It has been an offseason of dramatic change on and off the playing field, and Detroit Lions running back Kerryon Johnson welcomes those changes with an eye on what they can mean in the future.
On the playing field, Johnson likes the addition of D’Andre Swift, a multi-talented running back drafted with the third pick in the second round in April.
And away from the field, Johnson has embraced discussions among teammates and the impact of demonstrations and protests regarding social justice and police brutality stemming from the May 25 killing of George Floyd by a Minneapolis policeman.
"This is something that's been going on for a long time," Johnson said Wednesday in a Zoom interview from his home in Huntsville, Ala. "I think people on both sides are getting fed up.
"That's how, to me, you solve a problem. There has to be equal outrage from all parties involved. At the end of the day, everybody wants to live happily. Everybody wants to live peacefully. Everybody wants to live freely.
"Hopefully, change can come. It may take years. It may take decades."
Head coach Matt Patricia had the team discuss the social issues in two days of meetings last week. There were powerful exchanges, based on what safety Duron Harmon and center Frank Ragnow said in interviews with the media last Friday.
"I enjoy our team keeping up with it," Johnson said. "I enjoy the conversations we had. It was very eye opening."
Johnson was not blindsided when the Lions drafted Swift, although he said he did not watch the draft. He watched two movies of the Harry Potter series (Harry Potter and the Deathly Hallows, Parts 1 & 2).
When healthy, Johnson has been a productive player in his two seasons with the Lions. In 18 games he has rushed for 1,044 yards and five TDs. He also has 42 receptions for 340 yards and two TDs.
However, knee injuries forced him to miss 14 games – six as a rookie and eight in 2019.
"I knew we were going to draft a running back eventually," Johnson said. "I love having a running mate. I love winning games."
He is well aware of what Swift can add to the running game and the overall offense from competing against him while playing for Auburn in the SEC. Swift played at Georgia.

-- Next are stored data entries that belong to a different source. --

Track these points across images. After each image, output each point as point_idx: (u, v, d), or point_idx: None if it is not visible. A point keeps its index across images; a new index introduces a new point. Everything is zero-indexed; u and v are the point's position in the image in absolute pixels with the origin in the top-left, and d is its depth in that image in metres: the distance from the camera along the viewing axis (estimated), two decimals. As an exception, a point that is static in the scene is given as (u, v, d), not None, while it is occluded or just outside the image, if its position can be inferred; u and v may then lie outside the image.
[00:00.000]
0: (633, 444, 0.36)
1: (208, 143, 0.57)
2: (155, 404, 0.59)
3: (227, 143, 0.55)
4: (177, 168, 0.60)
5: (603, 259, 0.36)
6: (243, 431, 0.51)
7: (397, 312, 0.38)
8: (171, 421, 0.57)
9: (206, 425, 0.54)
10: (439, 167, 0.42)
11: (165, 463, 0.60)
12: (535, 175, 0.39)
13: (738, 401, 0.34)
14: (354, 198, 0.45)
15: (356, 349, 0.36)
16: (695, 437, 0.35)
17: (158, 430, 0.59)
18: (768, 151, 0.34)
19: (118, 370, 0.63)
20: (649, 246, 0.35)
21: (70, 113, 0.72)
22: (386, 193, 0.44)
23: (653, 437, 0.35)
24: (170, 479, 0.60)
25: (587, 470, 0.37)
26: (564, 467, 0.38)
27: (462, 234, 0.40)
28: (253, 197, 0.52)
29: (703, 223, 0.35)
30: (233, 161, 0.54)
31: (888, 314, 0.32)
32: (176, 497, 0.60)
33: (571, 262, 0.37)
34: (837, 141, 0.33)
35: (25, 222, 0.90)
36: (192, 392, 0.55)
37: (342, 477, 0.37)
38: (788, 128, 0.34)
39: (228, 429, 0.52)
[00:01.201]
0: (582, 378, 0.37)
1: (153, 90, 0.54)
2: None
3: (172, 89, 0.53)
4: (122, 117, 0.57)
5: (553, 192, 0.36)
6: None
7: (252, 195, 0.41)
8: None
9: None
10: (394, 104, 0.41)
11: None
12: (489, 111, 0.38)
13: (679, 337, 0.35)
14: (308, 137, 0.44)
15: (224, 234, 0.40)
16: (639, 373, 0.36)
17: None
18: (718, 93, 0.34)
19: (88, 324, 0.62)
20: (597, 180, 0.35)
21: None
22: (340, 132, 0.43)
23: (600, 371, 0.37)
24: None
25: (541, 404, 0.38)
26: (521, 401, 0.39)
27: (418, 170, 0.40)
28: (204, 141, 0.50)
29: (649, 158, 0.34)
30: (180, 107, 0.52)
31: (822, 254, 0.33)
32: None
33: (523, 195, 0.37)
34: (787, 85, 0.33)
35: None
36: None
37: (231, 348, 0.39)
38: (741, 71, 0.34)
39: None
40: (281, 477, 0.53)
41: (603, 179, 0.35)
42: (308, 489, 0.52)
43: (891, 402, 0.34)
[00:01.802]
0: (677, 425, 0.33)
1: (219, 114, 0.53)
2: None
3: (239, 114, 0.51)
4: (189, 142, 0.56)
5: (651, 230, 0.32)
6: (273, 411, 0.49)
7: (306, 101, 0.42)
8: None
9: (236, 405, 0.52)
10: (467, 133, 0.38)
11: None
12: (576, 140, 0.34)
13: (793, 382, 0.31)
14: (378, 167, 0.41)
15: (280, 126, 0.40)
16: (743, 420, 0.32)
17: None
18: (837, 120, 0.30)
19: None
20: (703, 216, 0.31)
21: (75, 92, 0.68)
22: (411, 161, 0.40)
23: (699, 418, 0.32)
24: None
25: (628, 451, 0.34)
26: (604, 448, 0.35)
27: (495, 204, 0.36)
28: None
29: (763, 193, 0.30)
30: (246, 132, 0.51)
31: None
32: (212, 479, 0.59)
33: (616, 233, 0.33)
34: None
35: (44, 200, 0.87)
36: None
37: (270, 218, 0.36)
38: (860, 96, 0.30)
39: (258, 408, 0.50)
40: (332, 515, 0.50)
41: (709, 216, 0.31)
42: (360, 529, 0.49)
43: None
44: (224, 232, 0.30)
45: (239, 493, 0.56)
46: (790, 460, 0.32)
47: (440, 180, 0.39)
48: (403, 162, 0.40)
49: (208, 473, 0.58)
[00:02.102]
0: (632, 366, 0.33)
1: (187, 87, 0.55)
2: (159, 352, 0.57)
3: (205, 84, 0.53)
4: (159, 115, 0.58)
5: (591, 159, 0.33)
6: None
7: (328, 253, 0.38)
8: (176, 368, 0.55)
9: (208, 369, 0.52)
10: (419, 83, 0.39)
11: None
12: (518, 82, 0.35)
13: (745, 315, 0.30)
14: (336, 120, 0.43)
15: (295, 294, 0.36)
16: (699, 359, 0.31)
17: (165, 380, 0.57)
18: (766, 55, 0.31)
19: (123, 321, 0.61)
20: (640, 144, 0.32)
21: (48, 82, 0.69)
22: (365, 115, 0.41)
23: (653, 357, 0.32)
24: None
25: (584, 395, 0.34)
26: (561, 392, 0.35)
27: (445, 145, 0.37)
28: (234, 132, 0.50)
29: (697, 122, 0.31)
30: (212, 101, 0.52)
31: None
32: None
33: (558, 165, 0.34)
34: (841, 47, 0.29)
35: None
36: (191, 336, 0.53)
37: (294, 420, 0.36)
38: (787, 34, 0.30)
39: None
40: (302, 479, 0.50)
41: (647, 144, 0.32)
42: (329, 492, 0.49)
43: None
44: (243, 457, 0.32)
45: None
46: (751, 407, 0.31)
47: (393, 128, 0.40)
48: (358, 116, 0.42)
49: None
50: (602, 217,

"I'm excited; he's a phenomenal player," Johnson said. "I remember playing against him in college. I hated seeing him every time.
"That kid ... every time he steps on the field, he's lightning in a bottle. He's a threat to go 80 yards, 70, 60 every time he touches it. I can learn from him, and he can learn from me."

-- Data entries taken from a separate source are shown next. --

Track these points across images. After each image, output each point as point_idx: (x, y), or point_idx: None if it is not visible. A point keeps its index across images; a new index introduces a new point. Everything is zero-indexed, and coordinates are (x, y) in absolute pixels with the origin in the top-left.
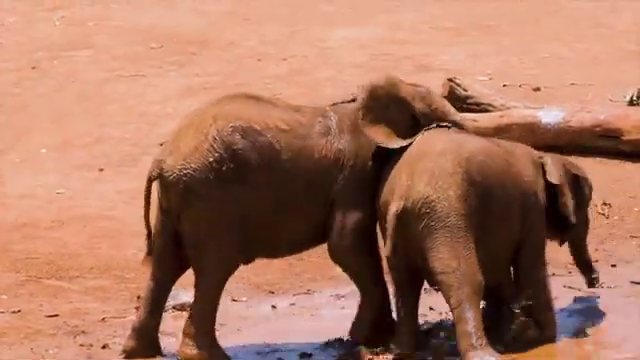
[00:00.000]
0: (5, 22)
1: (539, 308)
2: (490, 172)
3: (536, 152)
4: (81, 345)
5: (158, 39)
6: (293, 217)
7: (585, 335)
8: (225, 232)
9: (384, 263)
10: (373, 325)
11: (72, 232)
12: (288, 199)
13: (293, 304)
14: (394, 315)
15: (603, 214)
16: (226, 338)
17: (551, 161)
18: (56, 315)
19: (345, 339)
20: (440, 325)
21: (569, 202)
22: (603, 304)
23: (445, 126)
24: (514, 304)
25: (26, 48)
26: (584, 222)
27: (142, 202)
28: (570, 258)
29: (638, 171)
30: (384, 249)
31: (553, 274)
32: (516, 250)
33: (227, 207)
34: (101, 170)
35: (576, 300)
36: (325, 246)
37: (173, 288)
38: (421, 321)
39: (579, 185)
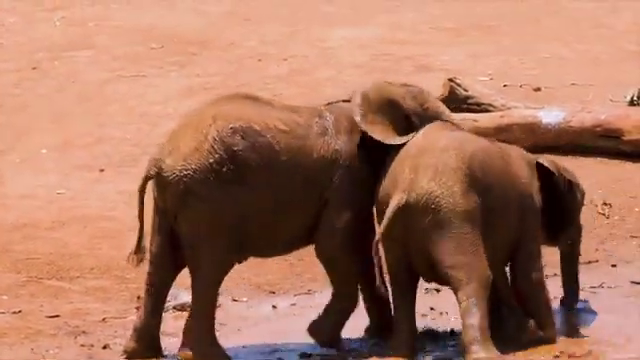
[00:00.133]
0: (5, 22)
1: (537, 308)
2: (490, 171)
3: (529, 154)
4: (82, 345)
5: (159, 39)
6: (291, 217)
7: (585, 335)
8: (223, 233)
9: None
10: (337, 329)
11: (73, 232)
12: (287, 199)
13: (294, 304)
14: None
15: (603, 214)
16: (227, 338)
17: (545, 160)
18: (57, 315)
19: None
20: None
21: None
22: (603, 304)
23: (446, 121)
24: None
25: (26, 48)
26: (577, 231)
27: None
28: None
29: (638, 171)
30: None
31: (554, 274)
32: (512, 251)
33: (226, 208)
34: (102, 170)
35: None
36: None
37: (173, 288)
38: (421, 321)
39: (572, 190)
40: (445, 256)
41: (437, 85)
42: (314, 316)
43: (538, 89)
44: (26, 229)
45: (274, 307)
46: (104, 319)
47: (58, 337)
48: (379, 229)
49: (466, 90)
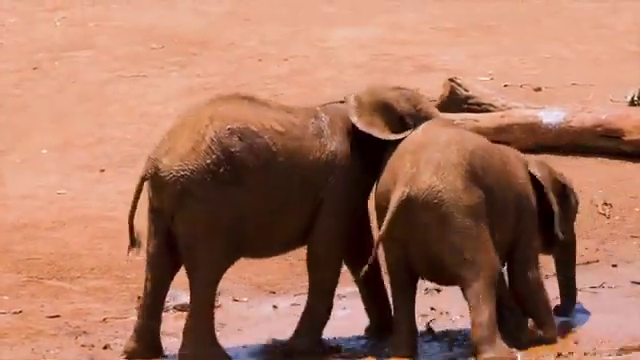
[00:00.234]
0: (6, 23)
1: (536, 309)
2: (490, 169)
3: (524, 156)
4: (82, 346)
5: (159, 39)
6: (287, 217)
7: (586, 335)
8: (220, 233)
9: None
10: (316, 336)
11: (73, 233)
12: (283, 200)
13: (294, 304)
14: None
15: (604, 214)
16: (227, 338)
17: (535, 164)
18: (57, 316)
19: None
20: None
21: (553, 202)
22: (604, 304)
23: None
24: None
25: (27, 49)
26: (571, 237)
27: (143, 203)
28: None
29: (639, 171)
30: (380, 232)
31: (554, 274)
32: (509, 252)
33: (223, 209)
34: (102, 171)
35: (577, 300)
36: None
37: (173, 288)
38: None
39: (566, 194)
40: (449, 253)
41: (437, 85)
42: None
43: (539, 89)
44: (27, 229)
45: (275, 307)
46: (105, 319)
47: (59, 337)
48: (383, 226)
49: (467, 90)
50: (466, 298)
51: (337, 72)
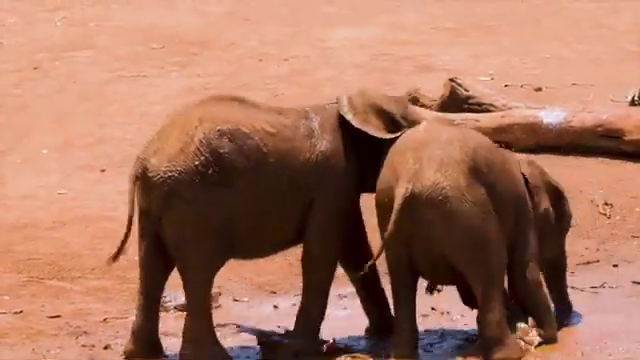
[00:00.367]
0: (6, 23)
1: (536, 308)
2: (492, 167)
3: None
4: (83, 346)
5: (159, 39)
6: (278, 218)
7: (586, 335)
8: (208, 235)
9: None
10: (313, 336)
11: (74, 233)
12: (273, 201)
13: (295, 304)
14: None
15: (605, 214)
16: (228, 338)
17: (525, 163)
18: (58, 316)
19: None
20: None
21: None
22: (605, 304)
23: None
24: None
25: (27, 49)
26: (562, 251)
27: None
28: (572, 258)
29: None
30: (385, 233)
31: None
32: (508, 252)
33: (212, 210)
34: (103, 171)
35: (578, 300)
36: None
37: (174, 289)
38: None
39: (559, 197)
40: (455, 251)
41: (438, 85)
42: None
43: (539, 89)
44: (27, 229)
45: (275, 307)
46: (105, 319)
47: (59, 337)
48: (390, 224)
49: (467, 90)
50: (475, 292)
51: (337, 72)
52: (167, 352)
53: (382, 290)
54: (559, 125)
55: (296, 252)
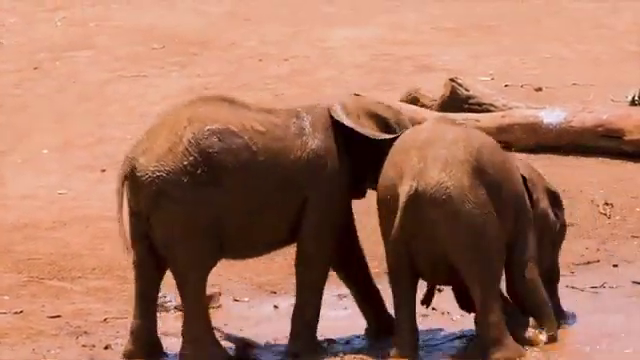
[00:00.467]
0: (6, 23)
1: (536, 308)
2: (495, 167)
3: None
4: (83, 346)
5: (159, 39)
6: (269, 217)
7: (586, 335)
8: (197, 235)
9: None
10: (311, 336)
11: (74, 233)
12: (264, 200)
13: None
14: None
15: (605, 214)
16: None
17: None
18: (58, 316)
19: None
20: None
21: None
22: (605, 304)
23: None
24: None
25: (27, 49)
26: (555, 263)
27: None
28: (572, 258)
29: None
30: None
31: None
32: (508, 252)
33: (200, 210)
34: (103, 171)
35: (578, 300)
36: None
37: (174, 289)
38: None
39: (556, 202)
40: (457, 251)
41: (438, 85)
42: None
43: (539, 89)
44: (27, 229)
45: (275, 307)
46: (106, 319)
47: (60, 337)
48: (395, 222)
49: (467, 90)
50: (473, 294)
51: (338, 72)
52: (167, 352)
53: (377, 291)
54: (559, 125)
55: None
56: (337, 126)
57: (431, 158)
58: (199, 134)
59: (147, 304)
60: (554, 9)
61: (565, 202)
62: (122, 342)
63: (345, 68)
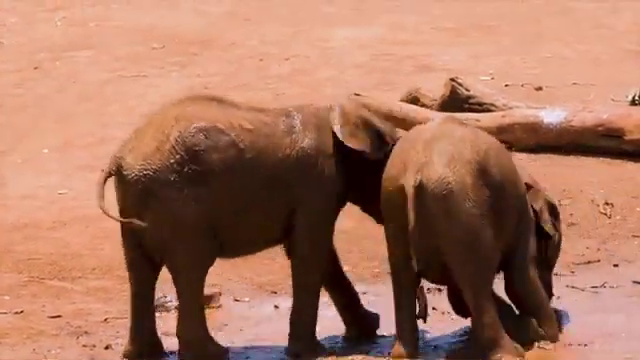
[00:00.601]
0: (6, 23)
1: (537, 309)
2: (501, 169)
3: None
4: (84, 346)
5: (159, 39)
6: (258, 215)
7: (586, 335)
8: (192, 233)
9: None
10: (311, 337)
11: (74, 233)
12: (251, 198)
13: None
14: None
15: (605, 214)
16: (228, 338)
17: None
18: (59, 316)
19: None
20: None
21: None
22: (605, 304)
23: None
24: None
25: (27, 49)
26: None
27: None
28: (573, 258)
29: None
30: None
31: (556, 274)
32: (509, 253)
33: (189, 208)
34: (103, 171)
35: (578, 300)
36: None
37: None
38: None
39: (553, 213)
40: (452, 248)
41: (439, 85)
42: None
43: (539, 89)
44: (28, 229)
45: (276, 307)
46: (106, 319)
47: (60, 337)
48: (410, 218)
49: (468, 90)
50: (465, 296)
51: (338, 72)
52: (167, 351)
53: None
54: (560, 125)
55: None
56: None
57: (437, 152)
58: (186, 132)
59: (144, 304)
60: (554, 9)
61: (566, 202)
62: (122, 342)
63: (345, 68)
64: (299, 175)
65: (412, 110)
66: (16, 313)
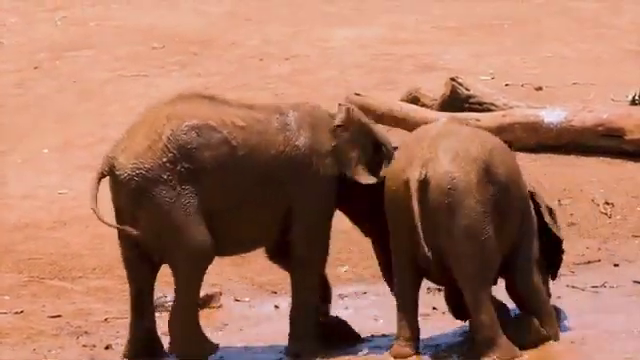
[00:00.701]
0: (6, 22)
1: (538, 309)
2: (506, 169)
3: None
4: (84, 346)
5: (160, 39)
6: (252, 213)
7: (587, 335)
8: (180, 232)
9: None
10: (313, 336)
11: (74, 232)
12: (245, 196)
13: None
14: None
15: (605, 213)
16: (228, 338)
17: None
18: (59, 316)
19: None
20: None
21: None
22: (606, 304)
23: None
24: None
25: (27, 48)
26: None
27: None
28: (573, 258)
29: None
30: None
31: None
32: (511, 253)
33: (180, 207)
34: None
35: (579, 300)
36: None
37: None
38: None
39: (552, 218)
40: (452, 245)
41: (439, 84)
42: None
43: (540, 88)
44: (28, 229)
45: (276, 307)
46: (106, 319)
47: (60, 337)
48: (415, 213)
49: (468, 89)
50: (464, 291)
51: (338, 72)
52: (167, 351)
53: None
54: (560, 124)
55: None
56: (325, 123)
57: (442, 149)
58: (177, 130)
59: (143, 304)
60: (555, 9)
61: (566, 202)
62: (122, 342)
63: (346, 68)
64: (292, 173)
65: (412, 110)
66: (16, 313)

Johnson sees himself and Swift as having complementary running styles.
"We're two different people," he said. "He's a lot more elusive than I am. I think everybody would agree with that. Having multiple backs capable of running the football ... whether the style is different or the style is the same, it takes stress off one another."
There has been a reshuffle up front on the offensive line. Left tackle Taylor Decker and Ragnow are the only returning starters who are certain to be back at their position. Both guards and right tackle could have new starters.
"We have had a lot of movement," Johnson said. "With movement comes opportunity. We have a lot of guys who've played a lot of football. We have a lot of guys that are versatile.
"At the end of the day, they move people. I run."